第二次大戦 - 別離
出典: フリー百科事典『ウィキペディア(Wikipedia)』 (2022/05/03 08:31 UTC 版)
「レオノーラ・キャリントン」の記事における「第二次大戦 - 別離」の解説
だが、1939年9月にドイツ軍がポーランドに侵攻したことを受けて、フランスはドイツに宣戦布告。ドイツ人のエルンストは敵性外国人としてフランス当局に逮捕され、ラルジャンティエールの刑務所に収監された。エリュアールはアルベール・サロー(フランス語版)内相に「マックス・エルンストは20年前に二度と祖国の土を踏むことはないと決意し、フランスに移住しました。彼はサロンに出品した最初のドイツ人です」と、エルンストの釈放を求める手紙を書き、この結果、エルンストは数週間で保釈された。だが、ナチス・ドイツがフランスに侵攻すると、再び今度はゲシュタポに逮捕され、ブーシュ=デュ=ローヌ県エクス=アン=プロヴァンスのレ・ミル収容所に送られた。彼は今やドイツにとっても「国家の敵」であった。彼の作品《美しき女庭師》が、ドイツ各地を巡回した退廃芸術展に出品されたのである。同じドイツ人のハンス・ベルメール、フェルディナント・シュプリンガー(フランス語版)、フランツ・ヘッセル(ドイツ語版)も一緒であった。

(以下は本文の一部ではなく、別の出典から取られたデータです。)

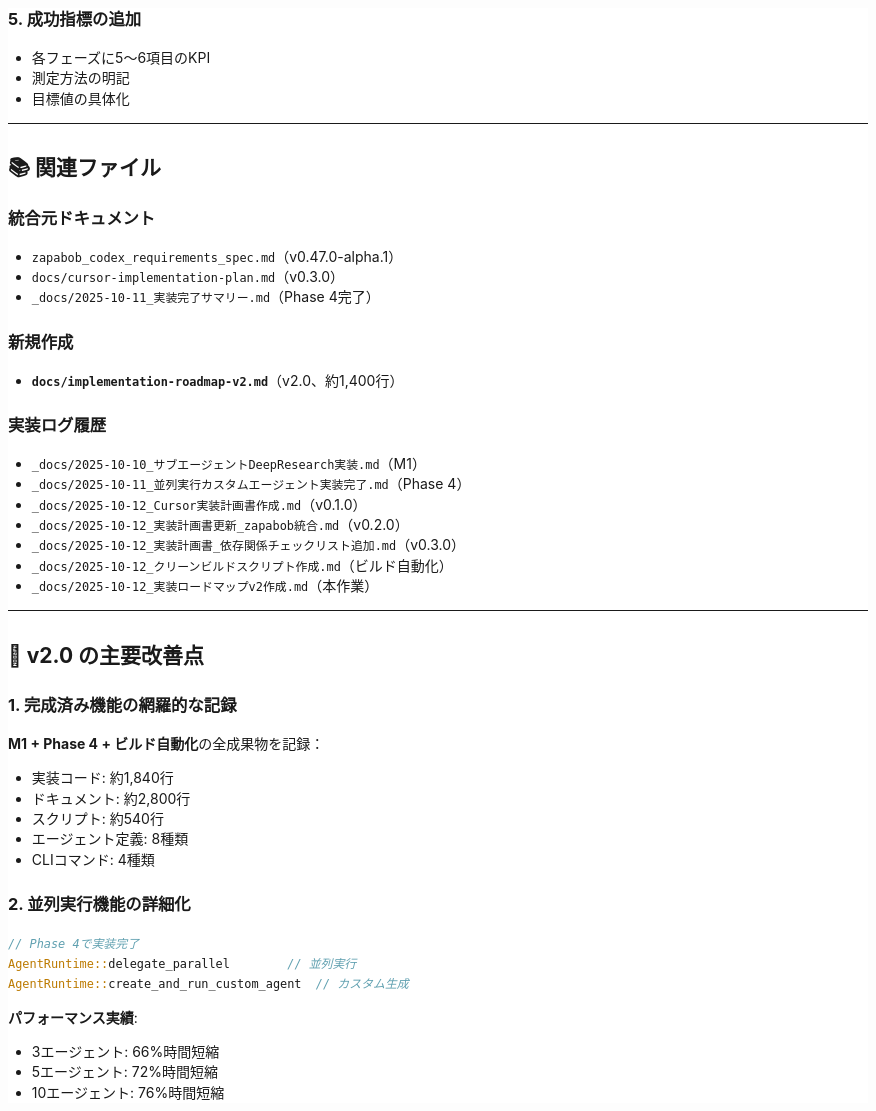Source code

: ### 5. 成功指標の追加
- 各フェーズに5～6項目のKPI
- 測定方法の明記
- 目標値の具体化

---

## 📚 関連ファイル

### 統合元ドキュメント
- `zapabob_codex_requirements_spec.md`（v0.47.0-alpha.1）
- `docs/cursor-implementation-plan.md`（v0.3.0）
- `_docs/2025-10-11_実装完了サマリー.md`（Phase 4完了）

### 新規作成
- **`docs/implementation-roadmap-v2.md`**（v2.0、約1,400行）

### 実装ログ履歴
- `_docs/2025-10-10_サブエージェントDeepResearch実装.md`（M1）
- `_docs/2025-10-11_並列実行カスタムエージェント実装完了.md`（Phase 4）
- `_docs/2025-10-12_Cursor実装計画書作成.md`（v0.1.0）
- `_docs/2025-10-12_実装計画書更新_zapabob統合.md`（v0.2.0）
- `_docs/2025-10-12_実装計画書_依存関係チェックリスト追加.md`（v0.3.0）
- `_docs/2025-10-12_クリーンビルドスクリプト作成.md`（ビルド自動化）
- `_docs/2025-10-12_実装ロードマップv2作成.md`（本作業）

---

## 🎯 v2.0 の主要改善点

### 1. 完成済み機能の網羅的な記録

**M1 + Phase 4 + ビルド自動化**の全成果物を記録：
- 実装コード: 約1,840行
- ドキュメント: 約2,800行
- スクリプト: 約540行
- エージェント定義: 8種類
- CLIコマンド: 4種類

### 2. 並列実行機能の詳細化

```rust
// Phase 4で実装完了
AgentRuntime::delegate_parallel        // 並列実行
AgentRuntime::create_and_run_custom_agent  // カスタム生成
```

**パフォーマンス実績**:
- 3エージェント: 66%時間短縮
- 5エージェント: 72%時間短縮
- 10エージェント: 76%時間短縮
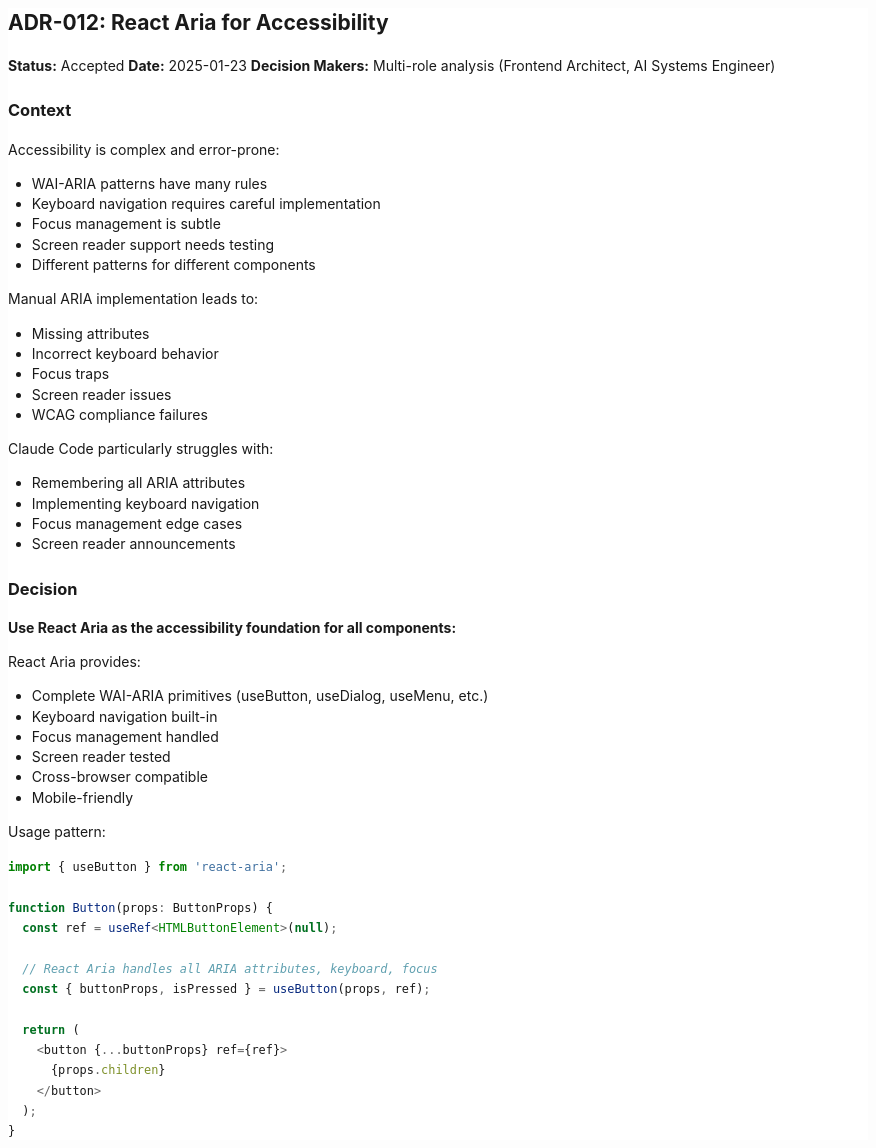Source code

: 
## ADR-012: React Aria for Accessibility

**Status:** Accepted
**Date:** 2025-01-23
**Decision Makers:** Multi-role analysis (Frontend Architect, AI Systems Engineer)

### Context

Accessibility is complex and error-prone:

- WAI-ARIA patterns have many rules
- Keyboard navigation requires careful implementation
- Focus management is subtle
- Screen reader support needs testing
- Different patterns for different components

Manual ARIA implementation leads to:

- Missing attributes
- Incorrect keyboard behavior
- Focus traps
- Screen reader issues
- WCAG compliance failures

Claude Code particularly struggles with:

- Remembering all ARIA attributes
- Implementing keyboard navigation
- Focus management edge cases
- Screen reader announcements

### Decision

**Use React Aria as the accessibility foundation for all components:**

React Aria provides:

- Complete WAI-ARIA primitives (useButton, useDialog, useMenu, etc.)
- Keyboard navigation built-in
- Focus management handled
- Screen reader tested
- Cross-browser compatible
- Mobile-friendly

Usage pattern:

```typescript
import { useButton } from 'react-aria';

function Button(props: ButtonProps) {
  const ref = useRef<HTMLButtonElement>(null);

  // React Aria handles all ARIA attributes, keyboard, focus
  const { buttonProps, isPressed } = useButton(props, ref);

  return (
    <button {...buttonProps} ref={ref}>
      {props.children}
    </button>
  );
}
```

ベルメールはこのとき、代表作《マックス・エルンストの肖像》を描いている。エルンストが救出されたのは、米国のジャーナリスト、ヴァリアン・フライ(フランス語版)の尽力によるものであった。彼は、フランスのユダヤ人や反ナチ運動家らを米国に疎開させるために、エレノア・ルーズベルトの支援によって結成された緊急救助委員会 (ERC) によりマルセイユに派遣され、ブルトン、デュシャン、ペレ、マルク・シャガールら2,000人以上を主に米国に亡命させた。エルンストはこのとき、ペギー・グッゲンハイムから経済的支援を受け、渡米後1942年に彼女と再婚する。 一方、愛するエルンストを失ったキャリントンは深い絶望に陥り、しかも、彼女もまた外国人であったために、英国人の友人の助力によりスペインに亡命した。だが、マドリードに着いたとき、強い不安や被害妄想に襲われ、カンタブリア州サンタンデールの精神病院に収容された。彼女は後にこのときの症状や治療について『ダウン・ビロウ』を著し、「マックスが収容所に連れて行かれたとき、苦しみのあまり緊張病(カタトニー)のような状態になって、もう、尋常な世界ではなく別の場所にいて苦しんでいるような感じであった」と回想している。乳母メアリー・カヴァナが彼女を英国に連れ帰るために渡西したのはこのときのことだが、キャリントンは退院すると、スペインからモロッコ、さらにリスボンに逃亡し、同地のメキシコ大使館に向かった。かつてパリでピカソを介して知り合ったメキシコ人外交官レナト・ルデュク(スペイン語版)に会うためであった。1941年にルデュクは彼女を「外交官の妻として」米国に亡命させるために結婚した。